About this exercise
The line containing "T1H, 2022042201: 12.1 -> 12" and every line after it through the end of the records: return those exactly, and nothing more.

....

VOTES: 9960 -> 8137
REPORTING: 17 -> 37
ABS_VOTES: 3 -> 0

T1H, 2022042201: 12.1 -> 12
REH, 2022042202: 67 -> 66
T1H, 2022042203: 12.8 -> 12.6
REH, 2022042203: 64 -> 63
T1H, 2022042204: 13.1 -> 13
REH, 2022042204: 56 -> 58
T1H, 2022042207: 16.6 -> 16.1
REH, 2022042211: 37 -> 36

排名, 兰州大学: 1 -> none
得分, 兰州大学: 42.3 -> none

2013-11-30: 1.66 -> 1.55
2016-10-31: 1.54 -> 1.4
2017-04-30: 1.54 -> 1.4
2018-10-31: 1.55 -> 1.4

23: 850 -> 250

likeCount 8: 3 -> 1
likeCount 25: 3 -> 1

....

Answer to the problem
T1H, 2022042201: 12.1 -> 12
REH, 2022042202: 67 -> 66
T1H, 2022042203: 12.8 -> 12.6
REH, 2022042203: 64 -> 63
T1H, 2022042204: 13.1 -> 13
REH, 2022042204: 56 -> 58
T1H, 2022042207: 16.6 -> 16.1
REH, 2022042211: 37 -> 36

排名, 兰州大学: 1 -> none
得分, 兰州大学: 42.3 -> none

2013-11-30: 1.66 -> 1.55
2016-10-31: 1.54 -> 1.4
2017-04-30: 1.54 -> 1.4
2018-10-31: 1.55 -> 1.4

23: 850 -> 250

likeCount 8: 3 -> 1
likeCount 25: 3 -> 1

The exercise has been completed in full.